Luna is a preteen witch hunted by humans; Jean-Michel Basquiat was a neo-expressionist artist from Brooklyn. The unlikely pair are the subjects of two books honored by the biggest prizes in US children’s literature.
At the American Library Association’s 2017 youth media award this morning, Kelly Barnhill’s fantasy novel The Girl Who Drank the Moon won the John Newbery Medal, while Radiant Child, an illustrated book about the late artist Jean-Michel Basquiat by Javaka Steptoe, won the Randolph Caldecott Medal. See the full list of winners.
Another big winner was March: Book Three, the third volume in a graphic novel series about the life of US congressman John Lewis, by Lewis, Andrew Aydin, and Nate Powell. It won the Coretta Scott King (Author) Book Award, for African-American authors, along with three others, making up four of the 30 total slots.

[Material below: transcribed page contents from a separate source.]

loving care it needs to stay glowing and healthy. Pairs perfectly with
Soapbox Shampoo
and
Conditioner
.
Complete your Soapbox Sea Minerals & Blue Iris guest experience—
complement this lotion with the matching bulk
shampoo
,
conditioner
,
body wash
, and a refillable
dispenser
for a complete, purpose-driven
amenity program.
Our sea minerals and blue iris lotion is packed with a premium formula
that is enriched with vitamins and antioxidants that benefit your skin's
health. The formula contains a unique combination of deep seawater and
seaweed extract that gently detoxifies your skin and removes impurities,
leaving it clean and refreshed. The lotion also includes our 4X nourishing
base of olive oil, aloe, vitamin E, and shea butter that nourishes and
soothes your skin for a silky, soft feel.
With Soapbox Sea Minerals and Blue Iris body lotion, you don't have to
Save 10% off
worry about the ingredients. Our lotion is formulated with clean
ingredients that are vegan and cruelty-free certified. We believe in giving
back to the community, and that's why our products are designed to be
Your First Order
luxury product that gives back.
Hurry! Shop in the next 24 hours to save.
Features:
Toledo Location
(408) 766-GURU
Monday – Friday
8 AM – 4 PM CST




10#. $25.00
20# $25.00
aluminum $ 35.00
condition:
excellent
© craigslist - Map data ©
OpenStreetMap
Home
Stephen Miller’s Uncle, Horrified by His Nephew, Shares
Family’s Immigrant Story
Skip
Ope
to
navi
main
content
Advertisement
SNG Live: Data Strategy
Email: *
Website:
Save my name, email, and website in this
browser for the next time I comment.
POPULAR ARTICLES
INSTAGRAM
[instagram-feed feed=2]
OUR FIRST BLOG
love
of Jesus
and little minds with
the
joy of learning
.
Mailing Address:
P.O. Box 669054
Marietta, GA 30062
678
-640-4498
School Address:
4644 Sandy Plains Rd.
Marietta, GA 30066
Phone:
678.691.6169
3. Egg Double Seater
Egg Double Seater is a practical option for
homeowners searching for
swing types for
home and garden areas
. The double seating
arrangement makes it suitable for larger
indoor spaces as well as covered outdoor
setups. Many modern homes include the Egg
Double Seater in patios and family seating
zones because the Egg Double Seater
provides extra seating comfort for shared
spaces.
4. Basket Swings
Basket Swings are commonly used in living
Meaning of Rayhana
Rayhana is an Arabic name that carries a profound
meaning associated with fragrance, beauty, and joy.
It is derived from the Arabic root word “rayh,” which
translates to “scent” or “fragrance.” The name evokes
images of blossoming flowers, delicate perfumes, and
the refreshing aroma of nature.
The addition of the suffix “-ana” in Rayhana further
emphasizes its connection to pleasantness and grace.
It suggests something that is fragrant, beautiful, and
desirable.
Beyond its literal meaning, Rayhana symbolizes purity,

At the US National Book Awards this year, where the March team took home the award for young people’s literature, Lewis recalled that as a teenager in Alabama who wanted to check out library books, he was told that the library was only for whites.
The 95-year-old Newbery and 80-year-old Caldecott awards are important beyond just the US. In markets like China, which is booming for children’s books in translation, these prizes in particular are big drivers of sales.